Do any lines in the data below contain "pixels"? If so, copy every one of them.

Structured page parsing data:
━━━━━━

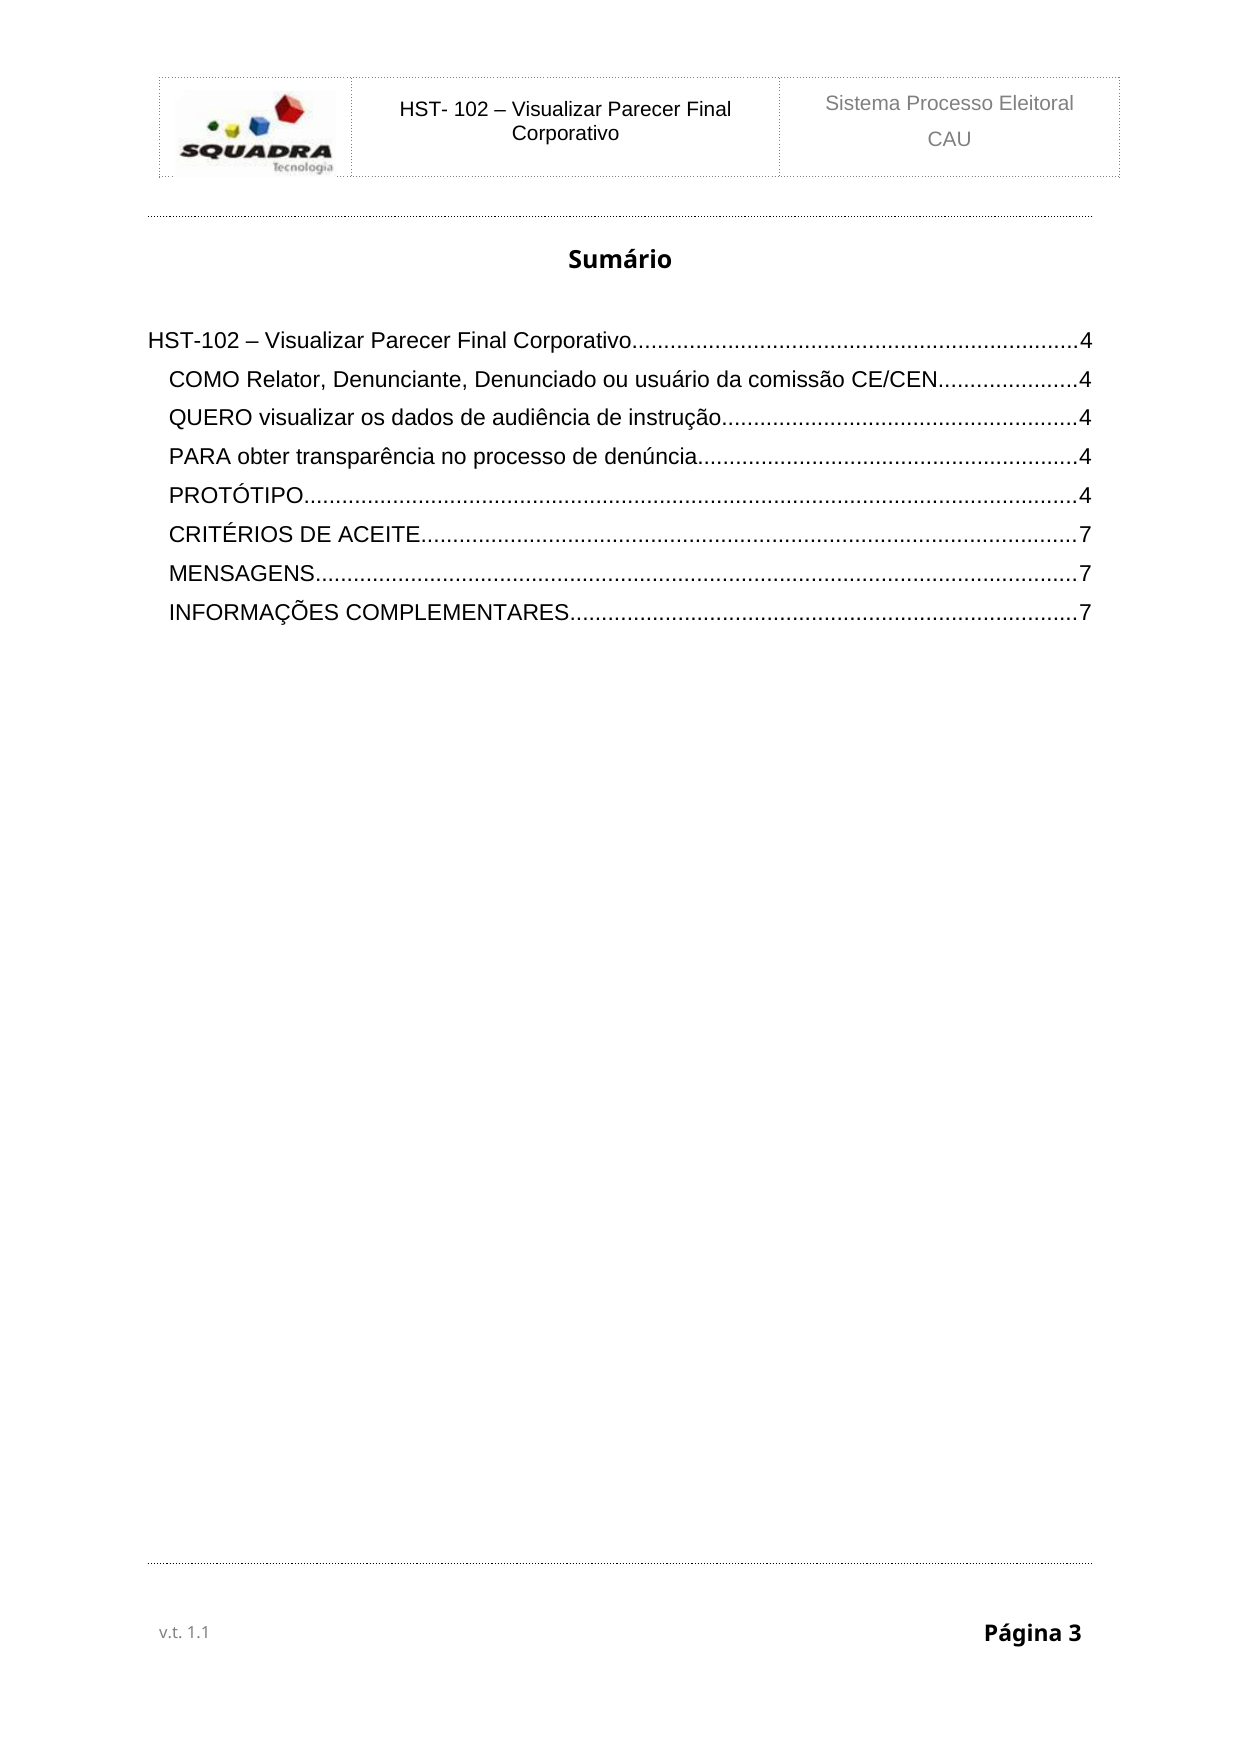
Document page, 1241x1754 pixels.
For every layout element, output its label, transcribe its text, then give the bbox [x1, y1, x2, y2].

text MENSAGENS 7 [168, 560, 1092, 586]
text QUERO visualizar os dados de audiência de instrução 4 [168, 404, 1092, 431]
text PARA obter transparência no processo de denúncia 4 [168, 443, 1092, 469]
text PROTÓTIPO 4 [168, 482, 1092, 508]
text CRITÉRIOS DE ACEITE 7 [168, 521, 1092, 547]
text INFORMAÇÕES COMPLEMENTARES 7 [168, 599, 1092, 625]
text HST-102 – Visualizar Parecer Final Corporativo 4 [148, 327, 1092, 353]
text Sumário [148, 241, 1092, 275]
picture [174, 90, 337, 177]
text COMO Relator, Denunciante, Denunciado ou usuário da comissão CE/CEN 4 [168, 366, 1092, 392]
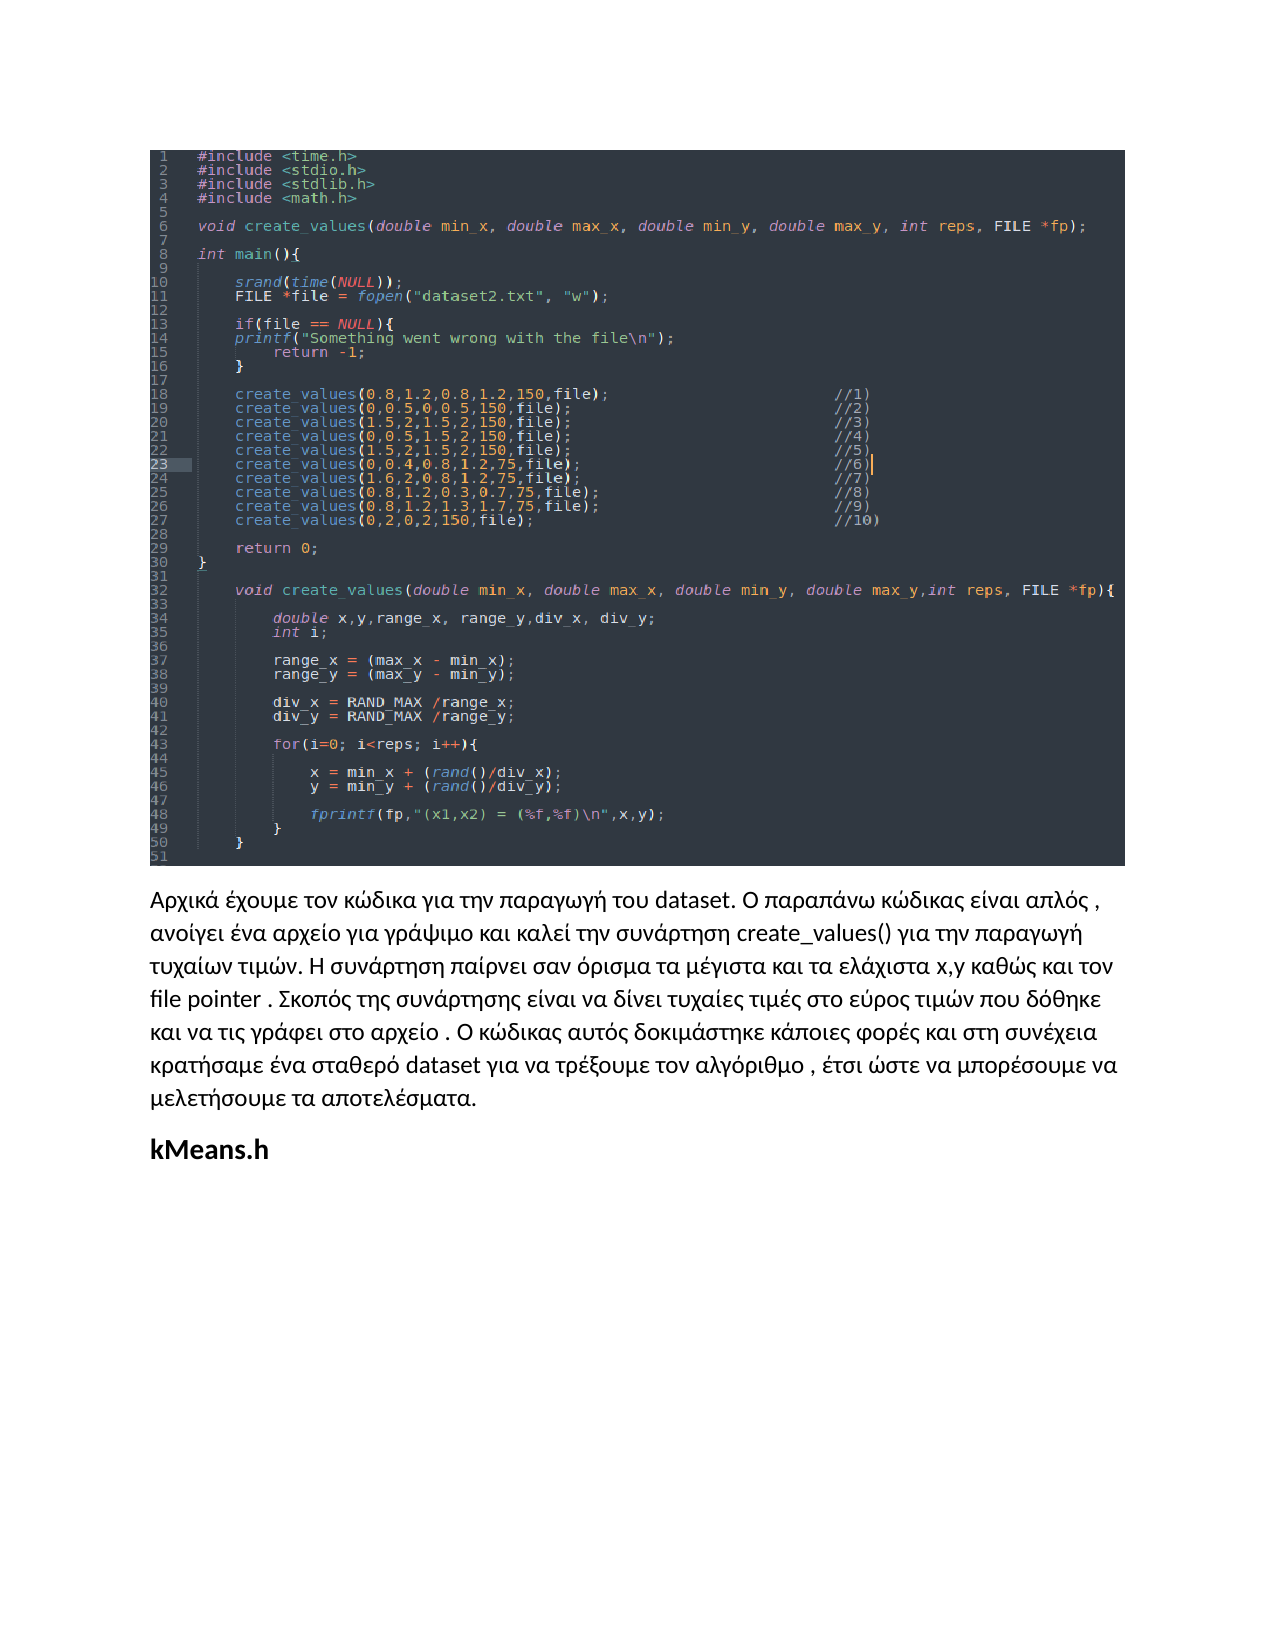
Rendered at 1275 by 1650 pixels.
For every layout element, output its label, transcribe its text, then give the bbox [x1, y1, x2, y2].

━━━━━━

• _Expected answer_
Document page, 1241x1754 pixels.
Rendered at 1275 by 1650 pixels.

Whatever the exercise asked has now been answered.